INSIDE PHARMA is Going into Mothballs
What Free and Paid Subscribers need to know
There is nothing more I can say or share
Subscribers may remember this recent post from INSIDE PHARMA:
The ambition didn’t quite work out as intended, and here we are, over 5 years later, where there is nothing new I can write, say or share.
It’s all sitting in here, either free outside the paywall, that only kicks in after 12 months, or in the archives, requiring a paid subscription to view.
The paid subscription has only ever been the minimum allowed by the powers that be here:
$5 per month or $40 annually.
For free subscribers, (total 7,361) you can either:
Cancel your subscription and that’s it, simple as.
Subscribe for 1 month, extract whatever takes your fancy in the achive, then cancel the subscription.
For paid monthly subscribers (total c. 100), you can either:
Just cancel your subscription, or view what you fancy from the last 5 years, then cancel your subscription.
Cancel the subscription but get yourself a copy of: COVID Supply Chains: Fact not Fiction Paperback – 22 Aug. 2023: a handy reference.
Keep your subscription running, knowing that it is helping fund my activities in Taming the Big Pharma Monster.
For paid annual subscribers, you can either:
Cancel your subscription in the knowledge there will be no further newsletters, but be happy with taking advantage of the remaining time on your subscription.
Message me here and I will try to compensate you for the remaining time in a way that makes sense.
Apologies if I have missed anything - comment accordingly if so :O)
Is this me ‘giving up?’
This is not me giving up, of course. More that I will be expending my energies in a more focussed manner. That is where the good news lay. This is the good news:
My work has entered pharmaceutucal and biopharmaceutical supply chain mainstream. Citeline’s Pink Sheet contacted me earlier this week to comment on the launch of TrumpRx
This is the Citeline’s Pink Sheet:
“Citeline’s Pink Sheet is a subscription news and analysis service focused on global pharmaceutical regulation, policy, and market access, aimed at biopharma companies, regulators, and related professionals.

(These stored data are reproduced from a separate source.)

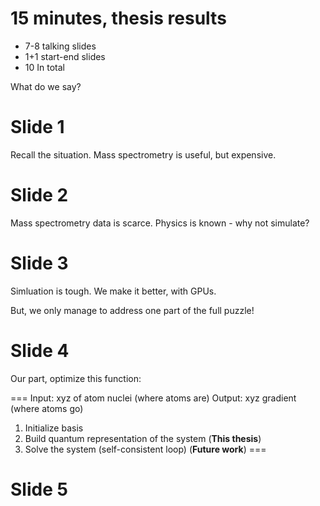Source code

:# 15 minutes, thesis results

- 7-8 talking slides
- 1+1 start-end slides
- 10 In total

What do we say?

# Slide 1

Recall the situation. 
Mass spectrometry is useful, but expensive.

# Slide 2

Mass spectrometry data is scarce. 
Physics is known - why not simulate?

# Slide 3

Simluation is tough. We make it better, with GPUs.

But, we only manage to address one part of the full puzzle!

# Slide 4

Our part, optimize this function:

===
Input: xyz of atom nuclei (where atoms are)
Output: xyz gradient (where atoms go)
1. Initialize basis
3. Build quantum representation of the system (**This thesis**)
4. Solve the system (self-consistent loop) (**Future work**)
===

# Slide 5 






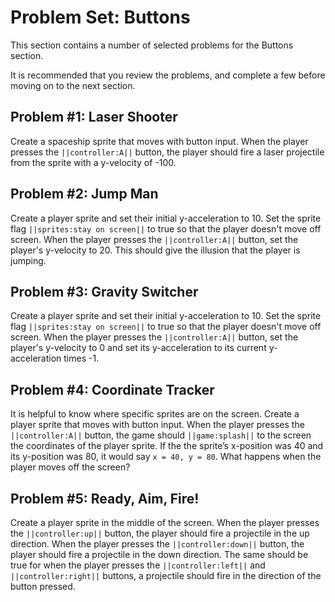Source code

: # Problem Set: Buttons

This section contains a number of selected problems for the Buttons section.

It is recommended that you review the problems, and complete a few before moving on to the next section.

## Problem #1: Laser Shooter

Create a spaceship sprite that moves with button input. When the player presses the ``||controller:A||`` button, the player should fire a laser projectile from the sprite with a y-velocity of -100. 

## Problem #2: Jump Man

Create a player sprite and set their initial y-acceleration to 10. Set the sprite flag ``||sprites:stay on screen||`` to true so that the player doesn't move off screen. When the player presses the ``||controller:A||`` button, set the player's y-velocity to 20. This should give the illusion that the player is jumping.

## Problem #3: Gravity Switcher

Create a player sprite and set their initial y-acceleration to 10. Set the sprite flag ``||sprites:stay on screen||`` to true so that the player doesn't move off screen. When the player presses the ``||controller:A||`` button, set the player's y-velocity to 0 and set its y-acceleration to its current y-acceleration times -1.

## Problem #4: Coordinate Tracker

It is helpful to know where specific sprites are on the screen. Create a player sprite that moves with button input. When the player presses the ``||controller:A||`` button, the game should ``||game:splash||`` to the screen the coordinates of the player sprite. If the the sprite’s x-position was 40 and its y-position was 80, it would say ``x = 40, y = 80``. What happens when the player moves off the screen?

## Problem #5: Ready, Aim, Fire!

Create a player sprite in the middle of the screen. When the player presses the ``||controller:up||`` button, the player should fire a projectile in the up direction. When the player presses the ``||controller:down||`` button, the player should fire a projectile in the down direction. The same should be true for when the player presses the  ``||controller:left||`` and ``||controller:right||`` buttons, a projectile should fire in the direction of the button pressed.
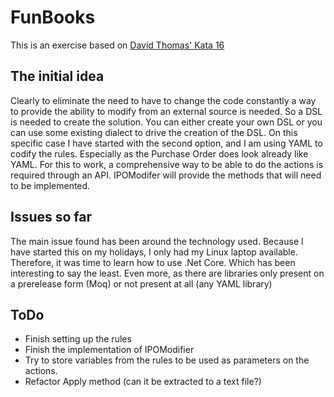 # FunBooks

This is an exercise based on [David Thomas' Kata 16](http://codekata.com/kata/kata16-business-rules/)

## The initial idea

Clearly to eliminate the need to have to change the code constantly a way to provide the ability to modify from an external source is needed.
So a DSL is needed to create the solution. You can either create your own DSL or you can use some existing dialect to drive the creation of the DSL.
On this specific case I have started with the second option, and I am using YAML to codify the rules. Especially as the Purchase Order does look already like YAML. 
For this to work, a comprehensive way to be able to do the actions is required through an API. IPOModifer will provide the methods that will need to be implemented.

## Issues so far
The main issue found has been around the technology used. Because I have started this on my holidays, I only had my Linux laptop available. 
Therefore, it was time to learn how to use .Net Core. Which has been interesting to say the least. Even more, as there are libraries only present on a prerelease form (Moq)
or not present at all (any YAML library)


## ToDo
- Finish setting up the rules
- Finish the implementation of IPOModifier
- Try to store variables from the rules to be used as parameters on the actions.
- Refactor Apply method (can it be extracted to a text file?)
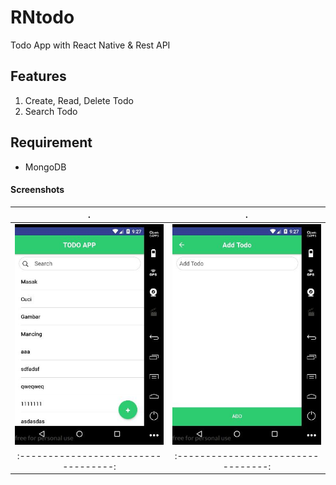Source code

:# RNtodo
Todo App with React Native & Rest API

## Features
1. Create, Read, Delete Todo
2. Search Todo

## Requirement
- MongoDB

#### Screenshots
.                                   |  .                        
:----------------------------------:|:----------------------------------:
![screenshots1](screenshots/1.jpg)  | ![screenshots2](screenshots/2.jpg)  
:----------------------------------:|:---------------------------------:
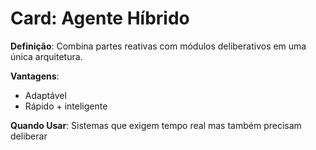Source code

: # Card: Agente Híbrido

**Definição**: Combina partes reativas com módulos deliberativos em uma única arquitetura.

**Vantagens**:
- Adaptável
- Rápido + inteligente

**Quando Usar**:
Sistemas que exigem tempo real mas também precisam deliberar
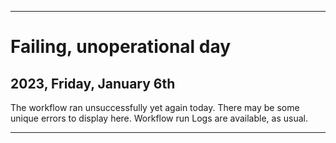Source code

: 
***

# Failing, unoperational day

## 2023, Friday, January 6th

The workflow ran unsuccessfully yet again today. There may be some unique errors to display here. Workflow run Logs are available, as usual.

***
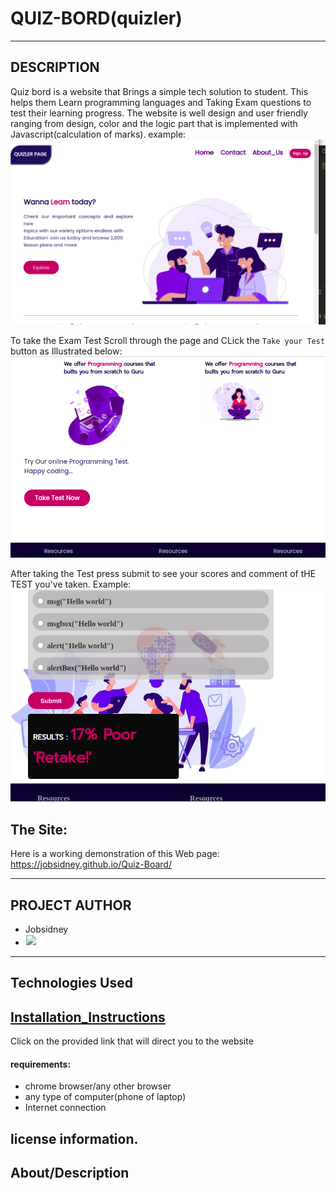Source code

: # QUIZ-BORD(quizler)
***
## DESCRIPTION
Quiz bord  is a website that Brings a simple tech solution to student. This helps them Learn programming languages and Taking Exam questions to test their learning progress. The website is well design and user friendly ranging from design, color and the logic part that is implemented with Javascript(calculation of marks).
 example:
<img src="./assets/images/quiz1.png">

To take the Exam Test Scroll through the page and CLick the `Take your Test` button as Illustrated below:
<img src="./assets/images/takeTest.png">

After taking the Test press submit to see your scores and comment of tHE TEST you've taken.
Example:
<img src="./assets/images/submit.png">


## The Site:
Here is a working demonstration of this Web page: https://jobsidney.github.io/Quiz-Board/

***
## PROJECT AUTHOR
- Jobsidney
- [<img style="border: 1px solid white;" src="./assets/images/job.jpg">](https://github.com/Jobsidney/)
***

## Technologies Used

## [Installation_Instructions](https://jobsidney.github.io/Quiz-Board/) 
Click on the provided link that will direct you to the website
#### requirements:
- chrome browser/any other browser
- any type of computer(phone of laptop)
- Internet connection

## license information. 

## About/Description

It is a long‑running industry publication founded in 1939 to cover the US Federal Food, Drug, and Cosmetic Act, and has since expanded to global biopharma regulation and policy.
Content centers on pharmaceutical regulation, reimbursement and HTA policy, market access, and broader biopharma policy developments across major and emerging markets.
It tracks product progress from submission through approval, including innovators, generics, biosimilars, OTC, and medtech, with attention to how regulatory changes affect development and commercialization.”
Other Citeline publcations, such as Scrip, are also publishing my comments - nuanced and subtlely hitting the mark:
Scrip is an English‑language pharma and biotech news and analysis service founded in 1972 and now owned by Citeline.
It focuses on commercial, R&D, policy/regulatory, clinical trials, deals/M&A, and financing across the global biopharmaceutical sector
What happens next?
For me, this is a case of getting behind the metaphorical enemy walls, to begin influencing from the inside, rather than hurling grenades from the outside.
If you happen to be on LinkedIn - Facebook for Business a former colleage called it - then you can follow me or connect there.
I’ll keep checking in over the coming weeks, until it all goes quiet.
Been great working with you :O)



Thank you, Hedley Rees, your writing, including here on Substack, has made a difference. Your supply chain and general industry expertise and your forthright courage have been both practically useful— and will be in the future— and are also inspiring in these dark times. Your decision to move on makes sense to me, and I wish you all the very best in your endeavors. I do not doubt that you will continue to be an important positive influence in the pharmaceutical industry, and thereby for all of us.
Thanks Hedley for all you’ve done and best of luck on future endeavors! On that note, Vinay Prasad, head of biologics at FDA, put a hold on Moderna’s mRNA flu vaccine stating the trials are inadequate. This is very promising and falls in line with what you’ve been saying that new leadership at FDA has been pushing back on gene based therapeutics 😊!